Re: Feature request: testline(tl) (RFC) (original) (raw)


[Date Prev][Date Next][Thread Prev][Thread Next][Date Index][Thread Index]


From: Pádraig Brady
Subject: Re: Feature request: testline(tl) (RFC)
Date: Tue, 09 Dec 2014 22:38:51 +0000
User-agent: Mozilla/5.0 (X11; Linux x86_64; rv:31.0) Gecko/20100101 Thunderbird/31.3.0

On 09/12/14 22:20, V.Krishn wrote:

Hi,

Was reading about bloom filter, and came upon this example,

http://troydhanson.github.io/misc/bloom.html ------ The bf test program

The program bf.c implements a Bloom filter. It can be used like,

./bf -n 16 members.txt test.txt

Where the lines of members.txt are the true set members and the lines of test.txt will be tested for membership. Varying n shows how the error rate increases with smaller values of n. ------

Source: https://github.com/troydhanson/misc code: https://raw.githubusercontent.com/troydhanson/misc/master/compression/bloom/bf.c

REQUEST: Wondering if a simple implementation to test lines could be added to coreutils Features: 1. report if some lines missing (option to print) 2. option to print found lines 3. option to print missing lines 4. ....more logic posible...

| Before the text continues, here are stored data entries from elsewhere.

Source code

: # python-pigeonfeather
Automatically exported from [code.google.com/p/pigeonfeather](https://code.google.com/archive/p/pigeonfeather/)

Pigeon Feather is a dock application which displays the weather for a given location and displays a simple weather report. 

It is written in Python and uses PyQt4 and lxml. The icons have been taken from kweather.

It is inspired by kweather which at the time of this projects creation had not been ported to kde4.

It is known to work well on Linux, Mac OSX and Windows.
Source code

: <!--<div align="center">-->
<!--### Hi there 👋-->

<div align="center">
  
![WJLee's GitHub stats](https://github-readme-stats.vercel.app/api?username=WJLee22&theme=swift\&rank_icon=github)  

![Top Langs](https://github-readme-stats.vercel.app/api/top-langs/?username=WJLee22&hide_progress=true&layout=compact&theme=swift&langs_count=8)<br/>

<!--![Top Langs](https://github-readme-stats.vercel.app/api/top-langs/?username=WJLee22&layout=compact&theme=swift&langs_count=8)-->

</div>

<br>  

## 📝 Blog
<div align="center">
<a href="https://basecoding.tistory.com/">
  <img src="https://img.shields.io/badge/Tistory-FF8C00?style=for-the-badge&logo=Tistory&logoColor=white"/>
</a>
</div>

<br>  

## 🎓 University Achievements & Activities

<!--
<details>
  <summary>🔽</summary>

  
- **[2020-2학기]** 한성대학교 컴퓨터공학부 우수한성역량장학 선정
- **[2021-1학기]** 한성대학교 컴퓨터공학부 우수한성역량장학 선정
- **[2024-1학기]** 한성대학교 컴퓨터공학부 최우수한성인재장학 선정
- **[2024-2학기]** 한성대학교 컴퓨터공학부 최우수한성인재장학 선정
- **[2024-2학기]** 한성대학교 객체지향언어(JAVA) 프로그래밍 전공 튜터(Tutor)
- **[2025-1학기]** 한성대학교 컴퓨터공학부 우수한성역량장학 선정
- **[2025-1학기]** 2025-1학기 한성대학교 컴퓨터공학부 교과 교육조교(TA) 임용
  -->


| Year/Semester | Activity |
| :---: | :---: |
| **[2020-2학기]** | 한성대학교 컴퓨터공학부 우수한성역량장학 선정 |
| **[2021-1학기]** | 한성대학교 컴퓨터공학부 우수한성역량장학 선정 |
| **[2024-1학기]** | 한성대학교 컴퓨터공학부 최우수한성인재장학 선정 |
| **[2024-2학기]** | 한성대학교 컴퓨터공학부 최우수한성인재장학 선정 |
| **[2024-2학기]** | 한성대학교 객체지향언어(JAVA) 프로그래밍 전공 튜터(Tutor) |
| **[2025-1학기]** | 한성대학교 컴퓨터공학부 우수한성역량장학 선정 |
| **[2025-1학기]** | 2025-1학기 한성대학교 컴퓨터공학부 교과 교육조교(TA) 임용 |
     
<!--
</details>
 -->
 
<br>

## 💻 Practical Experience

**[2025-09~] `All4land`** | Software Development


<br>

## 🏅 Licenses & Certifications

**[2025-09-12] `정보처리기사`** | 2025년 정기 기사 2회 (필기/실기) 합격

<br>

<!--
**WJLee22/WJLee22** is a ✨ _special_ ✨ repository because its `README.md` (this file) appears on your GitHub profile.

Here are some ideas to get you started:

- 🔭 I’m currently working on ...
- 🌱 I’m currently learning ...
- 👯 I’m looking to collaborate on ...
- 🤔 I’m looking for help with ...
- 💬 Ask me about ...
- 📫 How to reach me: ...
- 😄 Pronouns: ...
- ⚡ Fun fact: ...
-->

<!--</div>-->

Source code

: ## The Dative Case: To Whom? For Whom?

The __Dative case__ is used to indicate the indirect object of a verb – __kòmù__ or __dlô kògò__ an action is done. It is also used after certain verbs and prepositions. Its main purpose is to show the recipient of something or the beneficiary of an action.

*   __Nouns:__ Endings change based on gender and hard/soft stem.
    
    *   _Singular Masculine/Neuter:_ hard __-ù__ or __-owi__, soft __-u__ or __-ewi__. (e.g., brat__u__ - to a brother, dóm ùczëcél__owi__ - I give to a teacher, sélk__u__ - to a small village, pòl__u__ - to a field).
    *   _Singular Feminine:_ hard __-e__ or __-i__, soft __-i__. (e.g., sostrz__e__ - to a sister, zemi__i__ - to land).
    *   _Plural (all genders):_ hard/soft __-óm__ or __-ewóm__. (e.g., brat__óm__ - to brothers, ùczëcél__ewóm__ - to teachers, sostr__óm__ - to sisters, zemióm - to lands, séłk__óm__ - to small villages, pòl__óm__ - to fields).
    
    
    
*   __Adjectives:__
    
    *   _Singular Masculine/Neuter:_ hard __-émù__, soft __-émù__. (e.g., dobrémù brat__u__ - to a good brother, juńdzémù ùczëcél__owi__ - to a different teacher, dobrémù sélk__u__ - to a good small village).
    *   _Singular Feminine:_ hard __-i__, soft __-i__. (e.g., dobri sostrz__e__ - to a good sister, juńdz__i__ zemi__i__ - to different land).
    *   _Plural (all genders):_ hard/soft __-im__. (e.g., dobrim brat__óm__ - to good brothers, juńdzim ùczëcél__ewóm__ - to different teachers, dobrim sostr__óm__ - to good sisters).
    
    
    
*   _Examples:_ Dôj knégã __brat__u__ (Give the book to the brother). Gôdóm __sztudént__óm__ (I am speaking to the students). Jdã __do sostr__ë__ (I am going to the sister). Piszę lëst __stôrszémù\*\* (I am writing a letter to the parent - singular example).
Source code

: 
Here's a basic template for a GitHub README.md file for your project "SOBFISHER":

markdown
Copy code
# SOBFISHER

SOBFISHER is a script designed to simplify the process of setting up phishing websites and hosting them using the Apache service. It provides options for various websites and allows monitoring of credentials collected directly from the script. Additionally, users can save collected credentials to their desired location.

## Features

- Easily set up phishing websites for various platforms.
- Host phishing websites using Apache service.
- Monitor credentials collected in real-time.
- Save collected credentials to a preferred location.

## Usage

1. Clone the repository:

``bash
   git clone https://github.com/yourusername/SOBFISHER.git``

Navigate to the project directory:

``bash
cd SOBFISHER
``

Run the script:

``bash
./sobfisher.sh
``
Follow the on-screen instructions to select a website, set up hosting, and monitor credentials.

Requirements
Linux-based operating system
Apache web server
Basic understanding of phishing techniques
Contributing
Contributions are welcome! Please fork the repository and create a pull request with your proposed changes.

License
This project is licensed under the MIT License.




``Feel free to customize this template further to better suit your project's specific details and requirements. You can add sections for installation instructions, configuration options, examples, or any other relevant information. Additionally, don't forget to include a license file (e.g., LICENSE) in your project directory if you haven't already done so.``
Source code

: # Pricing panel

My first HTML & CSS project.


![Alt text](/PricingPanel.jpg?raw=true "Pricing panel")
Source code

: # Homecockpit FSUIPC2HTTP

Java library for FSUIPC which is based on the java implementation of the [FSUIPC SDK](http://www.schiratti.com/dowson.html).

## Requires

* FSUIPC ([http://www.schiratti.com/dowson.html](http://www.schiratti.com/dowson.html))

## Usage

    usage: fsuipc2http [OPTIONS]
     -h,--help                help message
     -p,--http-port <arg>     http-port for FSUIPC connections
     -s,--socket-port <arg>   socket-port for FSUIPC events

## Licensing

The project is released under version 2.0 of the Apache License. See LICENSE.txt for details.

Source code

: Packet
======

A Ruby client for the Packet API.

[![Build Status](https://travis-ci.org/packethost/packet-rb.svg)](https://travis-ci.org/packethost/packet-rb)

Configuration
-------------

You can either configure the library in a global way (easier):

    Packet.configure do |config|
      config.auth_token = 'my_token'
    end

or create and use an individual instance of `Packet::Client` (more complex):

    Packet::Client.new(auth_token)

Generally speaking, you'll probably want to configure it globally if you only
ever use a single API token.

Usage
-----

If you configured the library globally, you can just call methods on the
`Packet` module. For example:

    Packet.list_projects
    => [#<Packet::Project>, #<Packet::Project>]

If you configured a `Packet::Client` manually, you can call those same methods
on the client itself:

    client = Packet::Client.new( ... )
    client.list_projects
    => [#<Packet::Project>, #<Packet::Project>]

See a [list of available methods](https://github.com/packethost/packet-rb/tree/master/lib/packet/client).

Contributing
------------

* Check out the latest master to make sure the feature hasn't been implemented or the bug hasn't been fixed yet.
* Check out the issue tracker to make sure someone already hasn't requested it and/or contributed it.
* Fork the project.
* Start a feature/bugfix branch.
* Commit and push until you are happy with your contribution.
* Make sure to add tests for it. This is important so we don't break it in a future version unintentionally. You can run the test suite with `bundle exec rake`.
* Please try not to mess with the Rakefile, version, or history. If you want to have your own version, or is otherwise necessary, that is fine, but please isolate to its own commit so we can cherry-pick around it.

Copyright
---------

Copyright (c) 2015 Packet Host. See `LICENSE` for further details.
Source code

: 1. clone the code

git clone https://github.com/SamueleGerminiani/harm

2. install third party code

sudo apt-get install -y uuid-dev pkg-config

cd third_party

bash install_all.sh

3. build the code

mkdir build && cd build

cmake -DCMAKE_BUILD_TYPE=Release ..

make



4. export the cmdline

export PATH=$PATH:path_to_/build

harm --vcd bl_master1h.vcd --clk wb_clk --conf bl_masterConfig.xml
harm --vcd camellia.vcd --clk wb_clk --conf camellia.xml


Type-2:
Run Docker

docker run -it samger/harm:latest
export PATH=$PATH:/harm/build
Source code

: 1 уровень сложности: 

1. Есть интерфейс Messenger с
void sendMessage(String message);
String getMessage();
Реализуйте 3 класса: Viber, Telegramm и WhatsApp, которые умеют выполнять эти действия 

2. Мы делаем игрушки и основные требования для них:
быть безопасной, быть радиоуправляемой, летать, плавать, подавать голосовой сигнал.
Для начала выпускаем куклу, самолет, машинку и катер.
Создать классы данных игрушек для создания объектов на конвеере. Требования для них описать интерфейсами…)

------------- Presently, I can achive the same using simple shell script by calling grep on each line or using comm But believe that method using bloom should be faster and result in a uniq and useful tool.

Please ignore or guide if any similar util already exists.

Maybe we should keep the existing interfaces of grep, uniq, comm etc. and use a bloom filter internally if appropriate.

cheers, Pádraig.